··· TEXT

You are viewing a plain text version of this content. The canonical link for it is here.
Posted to common-user@hadoop.apache.org by Mark Kerzner <ma...@gmail.com> on 2009/02/06 06:41:35 UTC
can't read the SequenceFile correctly
Hi,
I have written binary files to a SequenceFile, seemeingly successfully, but
when I read them back with the code below, after a first few reads I get the
same number of bytes for the different files. What could go wrong?
Thank you,
Mark
reader = new SequenceFile.Reader(fs, path, conf);
Writable key = (Writable)
ReflectionUtils.newInstance(reader.getKeyClass(), conf);
Writable value = (Writable)
ReflectionUtils.newInstance(reader.getValueClass(), conf);
long position = reader.getPosition();
while (reader.next(key, value)) {
String syncSeen = reader.syncSeen() ? "*" : "";
byte [] fileBytes = ((BytesWritable) value).getBytes();
System.out.printf("[%s%s]\t%s\t%s\n", position, syncSeen,
key, fileBytes.length);
position = reader.getPosition(); // beginning of next record
}
Re: can't read the SequenceFile correctly
Posted by Mark Kerzner <ma...@gmail.com>.
Indeed, this was the answer!
Thank you,
Mark
On Fri, Feb 6, 2009 at 4:25 AM, Tom White <to...@cloudera.com> wrote:
> Hi Mark,
>
> Not all the bytes stored in a BytesWritable object are necessarily
> valid. Use BytesWritable#getLength() to determine how much of the
> buffer returned by BytesWritable#getBytes() to use.
>
> Tom
>
> On Fri, Feb 6, 2009 at 5:41 AM, Mark Kerzner <ma...@gmail.com>
> wrote:
> > Hi,
> >
> > I have written binary files to a SequenceFile, seemeingly successfully,
> but
> > when I read them back with the code below, after a first few reads I get
> the
> > same number of bytes for the different files. What could go wrong?
> >
> > Thank you,
> > Mark
> >
> > reader = new SequenceFile.Reader(fs, path, conf);
> > Writable key = (Writable)
> > ReflectionUtils.newInstance(reader.getKeyClass(), conf);
> > Writable value = (Writable)

······
··· SUPPLIED RECORDS

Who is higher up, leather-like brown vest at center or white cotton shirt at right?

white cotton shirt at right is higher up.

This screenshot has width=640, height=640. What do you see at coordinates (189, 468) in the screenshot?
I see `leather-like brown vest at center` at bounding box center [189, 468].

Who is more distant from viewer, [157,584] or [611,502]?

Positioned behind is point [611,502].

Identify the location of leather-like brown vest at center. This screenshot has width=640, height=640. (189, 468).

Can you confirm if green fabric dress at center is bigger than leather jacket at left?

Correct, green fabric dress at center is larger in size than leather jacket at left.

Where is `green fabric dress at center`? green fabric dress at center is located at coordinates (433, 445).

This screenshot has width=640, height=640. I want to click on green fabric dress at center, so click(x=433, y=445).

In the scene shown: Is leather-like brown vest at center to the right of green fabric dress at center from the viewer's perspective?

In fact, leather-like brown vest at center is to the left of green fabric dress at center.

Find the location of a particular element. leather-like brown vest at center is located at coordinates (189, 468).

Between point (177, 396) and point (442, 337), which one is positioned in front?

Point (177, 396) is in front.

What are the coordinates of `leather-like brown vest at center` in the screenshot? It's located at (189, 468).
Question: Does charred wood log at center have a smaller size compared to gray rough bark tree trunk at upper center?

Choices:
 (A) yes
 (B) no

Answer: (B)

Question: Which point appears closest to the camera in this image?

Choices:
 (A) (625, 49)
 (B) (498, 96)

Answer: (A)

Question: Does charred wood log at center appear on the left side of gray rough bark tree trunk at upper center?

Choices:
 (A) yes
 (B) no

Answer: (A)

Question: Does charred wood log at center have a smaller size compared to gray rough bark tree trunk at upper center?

······

**TASKS:**
[A] List every method that the forum thread's code calls on the reader object.
[B] From the listing, print the part that opens with the line containing "In the scene" and closes with the line containing "Between point (177, 396)", including both of those lines.

**WORKED SOLUTIONS:**
[A] getKeyClass(), getValueClass(), getPosition(), next(key, value), syncSeen()

[B]
In the scene shown: Is leather-like brown vest at center to the right of green fabric dress at center from the viewer's perspective?

In fact, leather-like brown vest at center is to the left of green fabric dress at center.

Find the location of a particular element. leather-like brown vest at center is located at coordinates (189, 468).

Between point (177, 396) and point (442, 337), which one is positioned in front?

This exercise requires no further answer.